October 13, 1988|HOWARD ROSENBERG | Times Television Critic

PBS' "Mystery!" home for such elite sleuths as Sherlock Holmes and Miss Marple--begins its new season slightly off center but creatively on the mark with an elegantly made, deliciously fascinating two-parter about a 1935 murder case whose lurid details captivated England for months.

Airing at 9 tonight and next Thursday (on Channels 28 and 15), "Cause Celebre" offers stealth, enigma, intrigue, seduction and aching sadness--along with Helen Mirren's winning performance as Alma Rattenbury, a woman in her late 30s whose jealous 18-year-old lover bludgeoned to death Alma's 60-year-old husband.

Francis and Alma Rattenbury were Canadians who moved to Bournemouth on England's South Coast, where they hired a teen-age handyman/chauffeur (given the name of George Bowman here) whose presence would dramatically transform their lives. Two months later, the restless matron and her young, impressionable employee (they were also worlds apart in social class) began an affair that would result in the death of Francis and a spectacular trial that made Alma the object of public scorn.

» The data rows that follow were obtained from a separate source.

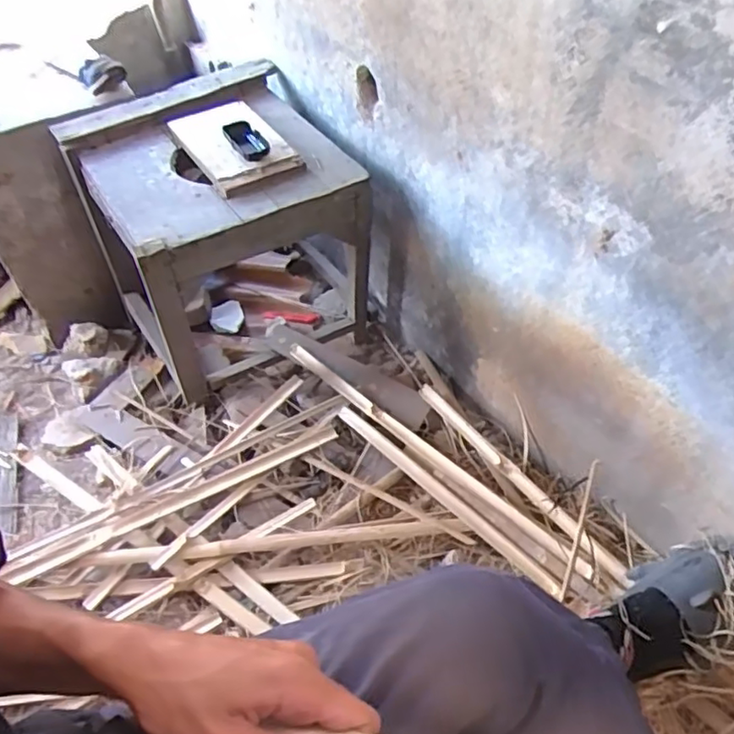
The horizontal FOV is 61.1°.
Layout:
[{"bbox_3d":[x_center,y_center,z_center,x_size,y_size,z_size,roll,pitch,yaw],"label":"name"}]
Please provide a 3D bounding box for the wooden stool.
[{"bbox_3d":[-0.288,-0.270,1.291,0.467,0.440,0.516,-25,52,-16],"label":"wooden stool"}]

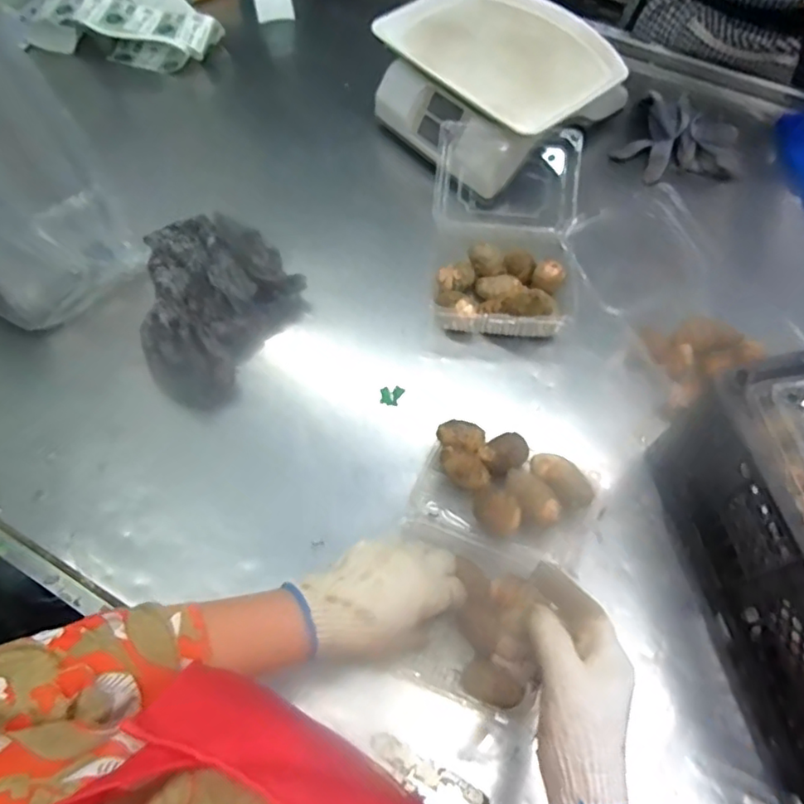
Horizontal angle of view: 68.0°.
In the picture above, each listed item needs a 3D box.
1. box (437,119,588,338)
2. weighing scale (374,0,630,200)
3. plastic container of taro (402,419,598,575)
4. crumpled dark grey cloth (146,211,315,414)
[{"bbox_3d":[0.126,-0.213,0.723,0.168,0.112,0.273,5,62,3],"label":"box"},{"bbox_3d":[0.119,-0.432,0.823,0.283,0.130,0.281,-35,67,-17],"label":"weighing scale"},{"bbox_3d":[0.105,0.096,0.596,0.177,0.047,0.124,18,63,9],"label":"plastic container of taro"},{"bbox_3d":[-0.241,-0.123,0.722,0.216,0.053,0.226,33,67,16],"label":"crumpled dark grey cloth"}]

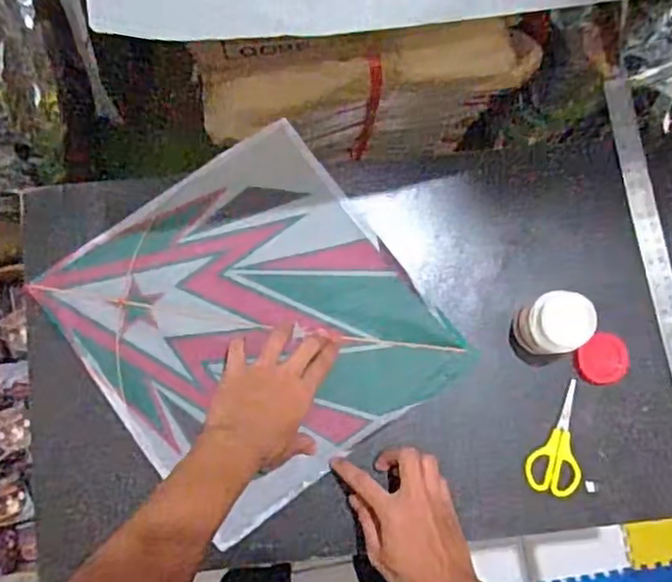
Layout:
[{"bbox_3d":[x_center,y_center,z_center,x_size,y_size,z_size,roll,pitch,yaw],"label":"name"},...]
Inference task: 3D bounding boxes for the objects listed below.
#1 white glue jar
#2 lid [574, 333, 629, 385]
[{"bbox_3d":[0.208,0.033,0.653,0.058,0.074,0.055,0,82,-2],"label":"white glue jar"},{"bbox_3d":[0.273,0.071,0.688,0.054,0.007,0.048,-40,85,-7],"label":"lid"}]

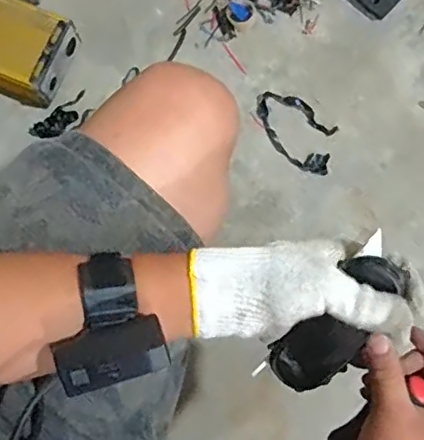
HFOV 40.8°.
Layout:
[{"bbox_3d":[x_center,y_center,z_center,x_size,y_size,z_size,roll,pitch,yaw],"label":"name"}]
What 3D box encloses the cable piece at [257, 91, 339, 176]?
[{"bbox_3d":[0.124,-0.133,0.845,0.144,0.008,0.084,39,82,7],"label":"cable piece"}]

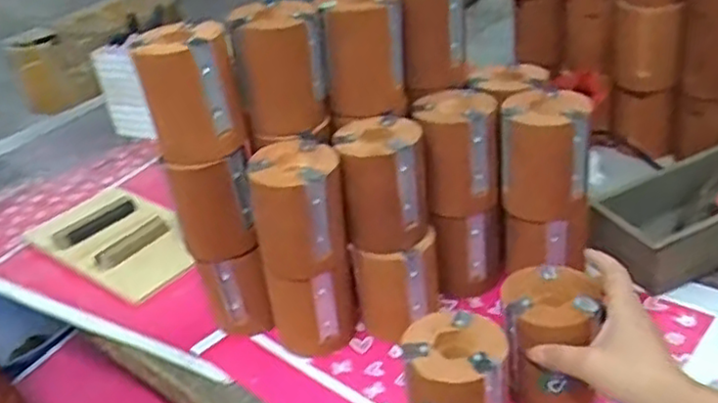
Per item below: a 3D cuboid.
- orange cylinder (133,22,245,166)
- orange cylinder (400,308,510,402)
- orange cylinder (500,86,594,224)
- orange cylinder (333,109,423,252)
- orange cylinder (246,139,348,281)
[{"bbox_3d":[-0.143,-0.092,0.587,0.077,0.101,0.068,-14,32,-7],"label":"orange cylinder"},{"bbox_3d":[0.075,0.147,0.527,0.074,0.099,0.073,-7,31,4],"label":"orange cylinder"},{"bbox_3d":[0.173,-0.041,0.632,0.076,0.102,0.073,-3,32,11],"label":"orange cylinder"},{"bbox_3d":[0.022,-0.017,0.622,0.076,0.098,0.073,-3,32,10],"label":"orange cylinder"},{"bbox_3d":[-0.052,0.007,0.602,0.079,0.101,0.071,-11,31,-3],"label":"orange cylinder"}]

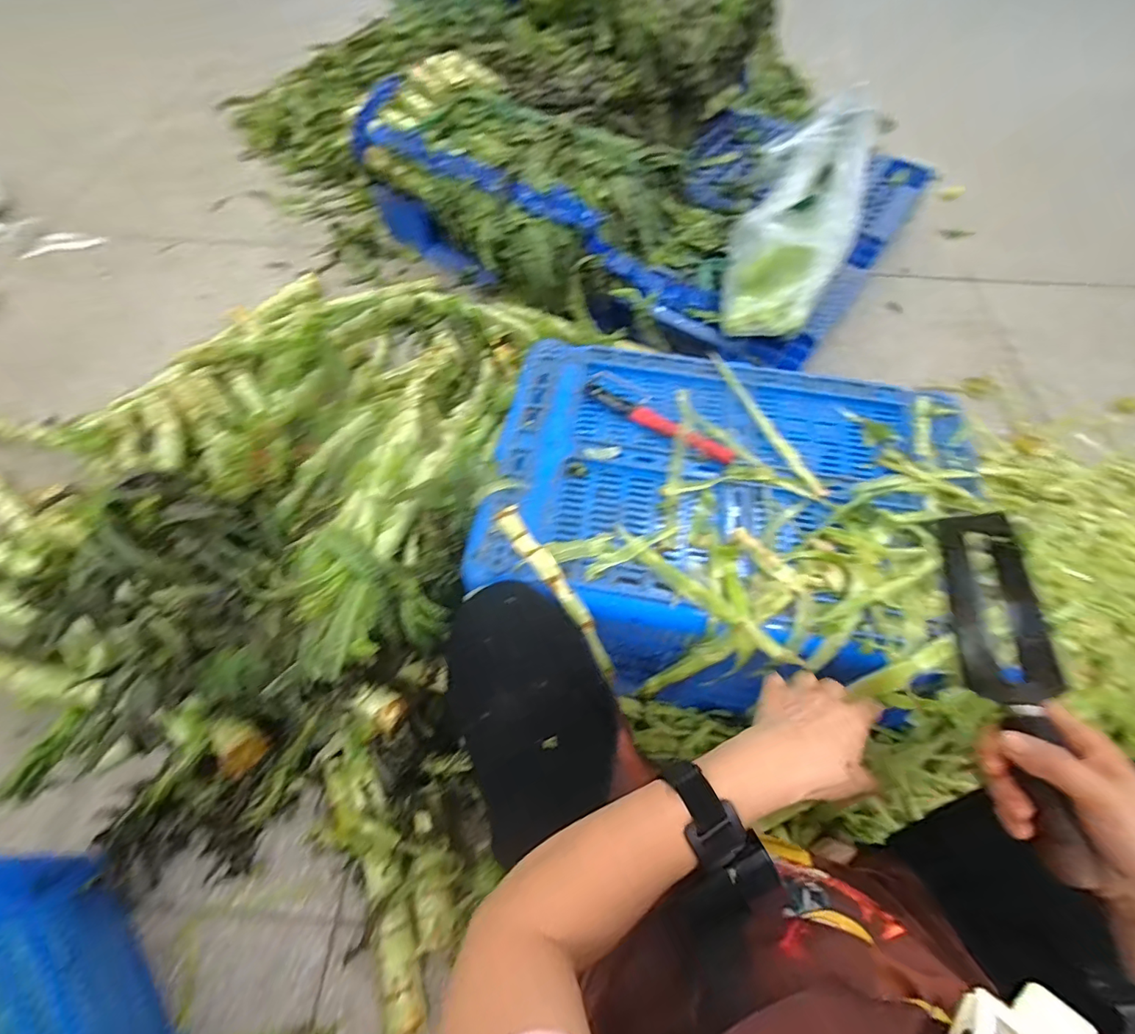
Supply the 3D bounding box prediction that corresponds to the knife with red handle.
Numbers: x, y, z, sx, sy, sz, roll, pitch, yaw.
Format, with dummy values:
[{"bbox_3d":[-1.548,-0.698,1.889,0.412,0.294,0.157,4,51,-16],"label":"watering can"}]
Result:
[{"bbox_3d":[0.114,-0.122,0.630,0.208,0.010,0.026,30,64,16],"label":"knife with red handle"}]

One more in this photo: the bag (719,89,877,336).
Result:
[{"bbox_3d":[0.459,-0.588,0.984,0.219,0.154,0.503,24,80,12],"label":"bag"}]

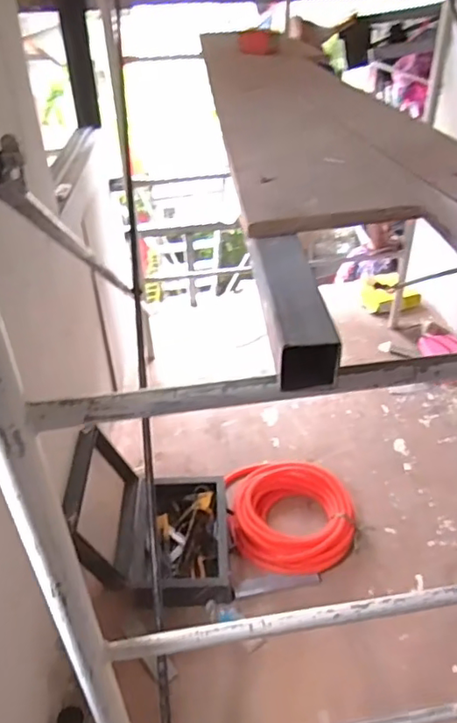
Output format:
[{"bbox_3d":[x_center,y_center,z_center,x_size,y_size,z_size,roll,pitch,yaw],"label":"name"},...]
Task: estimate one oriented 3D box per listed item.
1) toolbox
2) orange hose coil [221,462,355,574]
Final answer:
[{"bbox_3d":[-0.214,0.456,1.691,0.451,0.362,0.443,1,36,2],"label":"toolbox"},{"bbox_3d":[0.206,0.504,1.865,0.390,0.117,0.377,-1,36,1],"label":"orange hose coil"}]

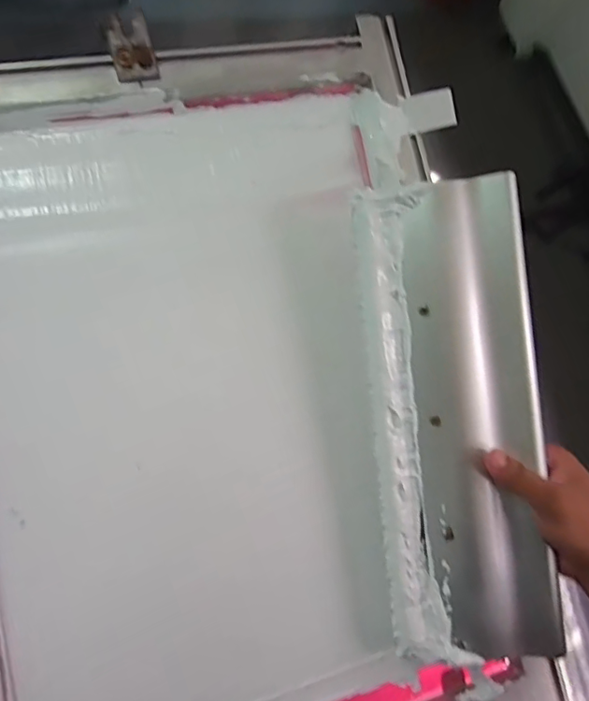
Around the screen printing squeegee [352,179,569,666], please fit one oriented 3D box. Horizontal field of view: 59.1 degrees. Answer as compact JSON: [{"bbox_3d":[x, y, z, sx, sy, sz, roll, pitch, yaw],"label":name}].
[{"bbox_3d":[0.136,0.058,0.443,0.126,0.049,0.397,-5,90,-7],"label":"screen printing squeegee"}]

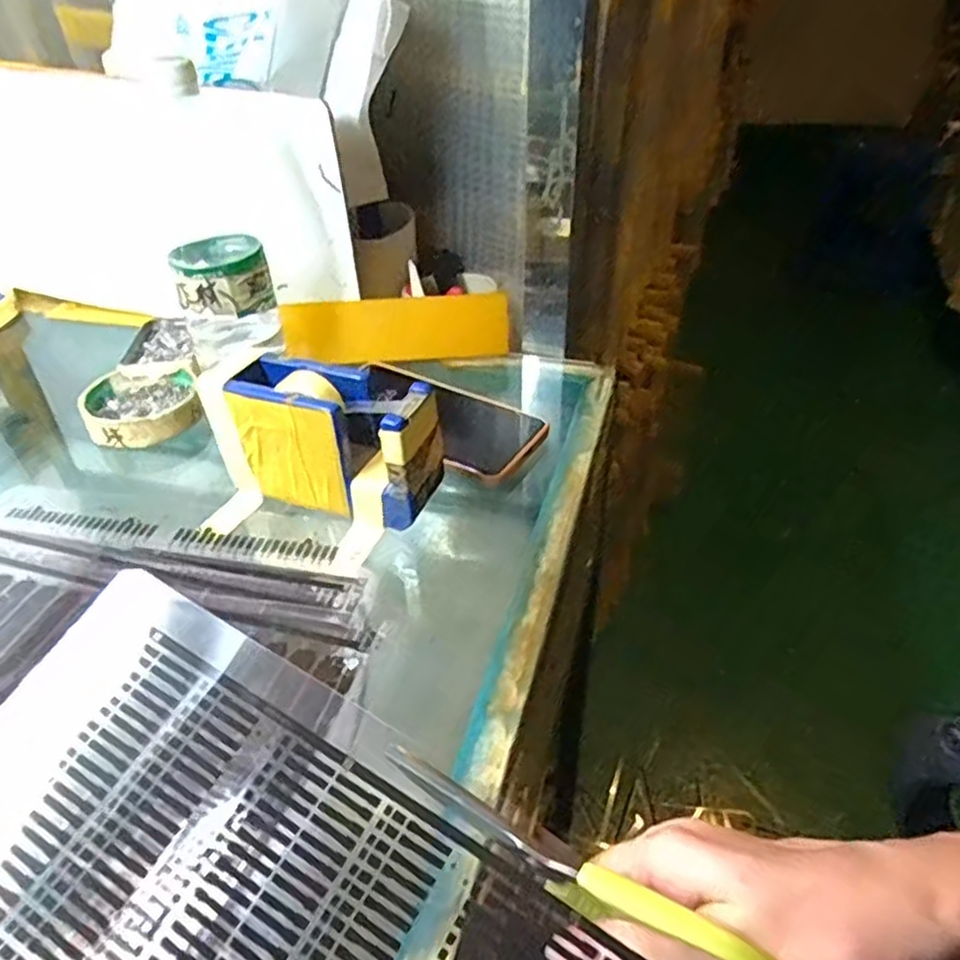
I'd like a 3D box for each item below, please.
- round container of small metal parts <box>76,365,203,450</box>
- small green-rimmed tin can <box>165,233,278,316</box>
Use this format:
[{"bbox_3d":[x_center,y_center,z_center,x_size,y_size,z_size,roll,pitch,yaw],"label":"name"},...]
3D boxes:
[{"bbox_3d":[-0.249,-0.056,0.520,0.078,0.024,0.086,-16,42,-17],"label":"round container of small metal parts"},{"bbox_3d":[-0.180,-0.146,0.495,0.061,0.037,0.070,-11,41,-9],"label":"small green-rimmed tin can"}]

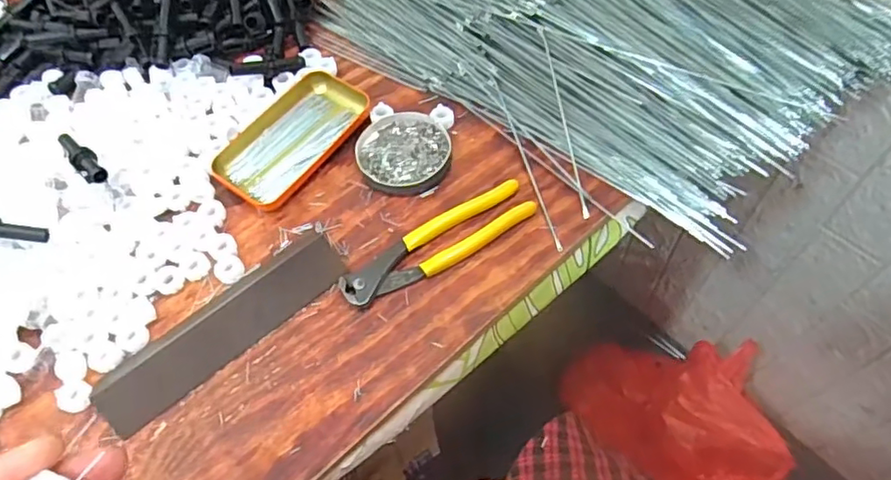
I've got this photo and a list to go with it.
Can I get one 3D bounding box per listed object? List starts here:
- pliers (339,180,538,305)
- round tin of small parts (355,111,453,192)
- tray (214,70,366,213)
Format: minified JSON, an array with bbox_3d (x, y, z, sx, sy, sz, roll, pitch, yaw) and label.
[{"bbox_3d":[-0.004,0.001,0.469,0.161,0.012,0.039,-31,62,-14],"label":"pliers"},{"bbox_3d":[-0.037,-0.079,0.521,0.079,0.012,0.079,-2,59,3],"label":"round tin of small parts"},{"bbox_3d":[-0.138,-0.095,0.532,0.076,0.014,0.145,31,66,20],"label":"tray"}]

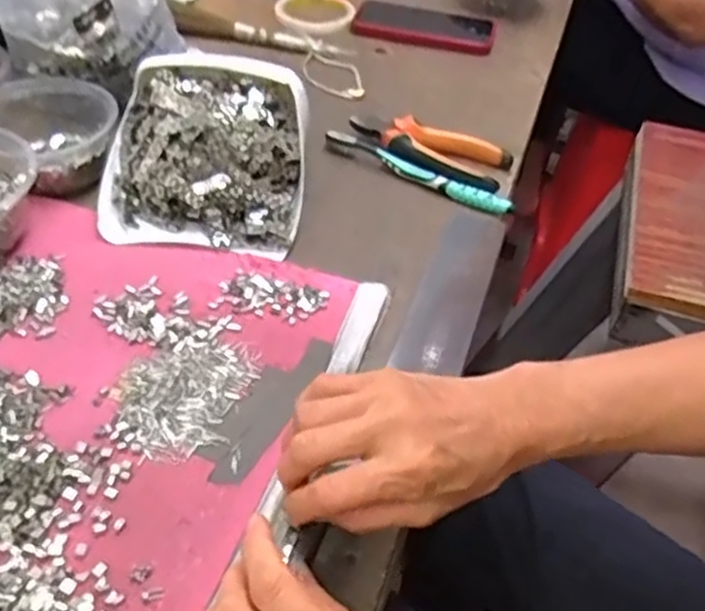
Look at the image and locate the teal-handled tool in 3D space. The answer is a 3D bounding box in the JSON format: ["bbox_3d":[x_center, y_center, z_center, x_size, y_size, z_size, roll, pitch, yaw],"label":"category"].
[{"bbox_3d":[0.057,-0.120,0.649,0.185,0.016,0.017,26,49,19],"label":"teal-handled tool"}]

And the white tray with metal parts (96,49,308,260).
[{"bbox_3d":[-0.116,-0.127,0.580,0.154,0.037,0.168,6,76,-3],"label":"white tray with metal parts"}]

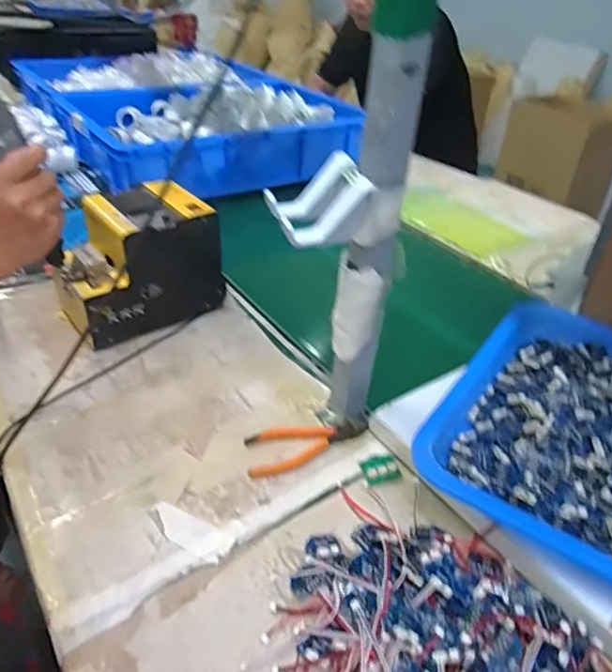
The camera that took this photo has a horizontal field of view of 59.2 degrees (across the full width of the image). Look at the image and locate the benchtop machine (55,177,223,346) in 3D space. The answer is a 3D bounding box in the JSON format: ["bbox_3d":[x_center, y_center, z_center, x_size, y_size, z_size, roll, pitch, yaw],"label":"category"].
[{"bbox_3d":[-0.217,-0.093,0.686,0.191,0.147,0.124,-23,43,-33],"label":"benchtop machine"}]

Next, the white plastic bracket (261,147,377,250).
[{"bbox_3d":[0.008,-0.112,0.427,0.039,0.075,0.059,24,25,-45],"label":"white plastic bracket"}]

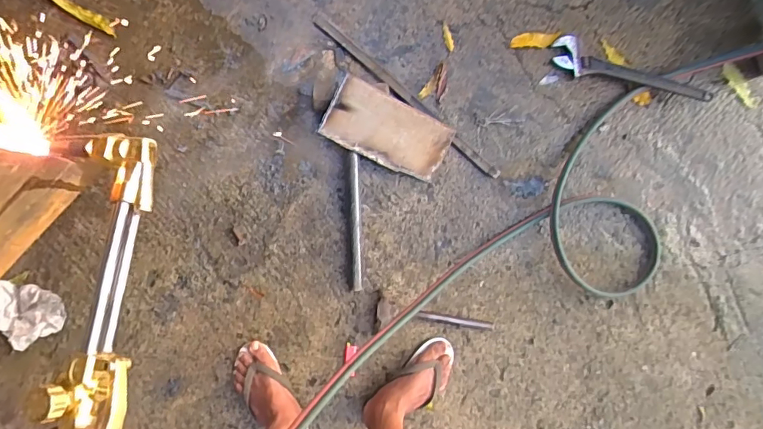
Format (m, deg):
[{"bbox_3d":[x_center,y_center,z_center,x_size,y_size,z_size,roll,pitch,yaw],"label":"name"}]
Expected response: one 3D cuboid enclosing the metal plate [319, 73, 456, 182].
[{"bbox_3d":[0.016,-0.175,0.987,0.267,0.015,0.135,24,101,-16],"label":"metal plate"}]

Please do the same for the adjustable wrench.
[{"bbox_3d":[0.565,-0.307,1.056,0.382,0.037,0.089,23,92,-6],"label":"adjustable wrench"}]

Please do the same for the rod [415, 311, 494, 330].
[{"bbox_3d":[0.169,0.243,1.069,0.182,0.011,0.017,10,90,-6],"label":"rod"}]

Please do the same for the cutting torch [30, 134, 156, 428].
[{"bbox_3d":[-0.209,0.176,0.288,0.059,0.066,0.482,7,78,-2],"label":"cutting torch"}]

A production of England's Anglia Television, Ken Taylor's adaptation of Terence Rattigan's play is an anguished story of dark, brooding resonance, grippingly directed by John Gorrie and skillfully performed by Mirren, David Morrissey as Bowman and Harry Andrews as Francis.

That fine actress Mirren, in particular, simply excels, playing the dual-edged Alma as a tragic, lonely, misunderstood and ultimately sympathetic woman who became a victim of her own foolishness but nobly sought to sacrifice herself to protect her young lover. Excellent work in an excellent production.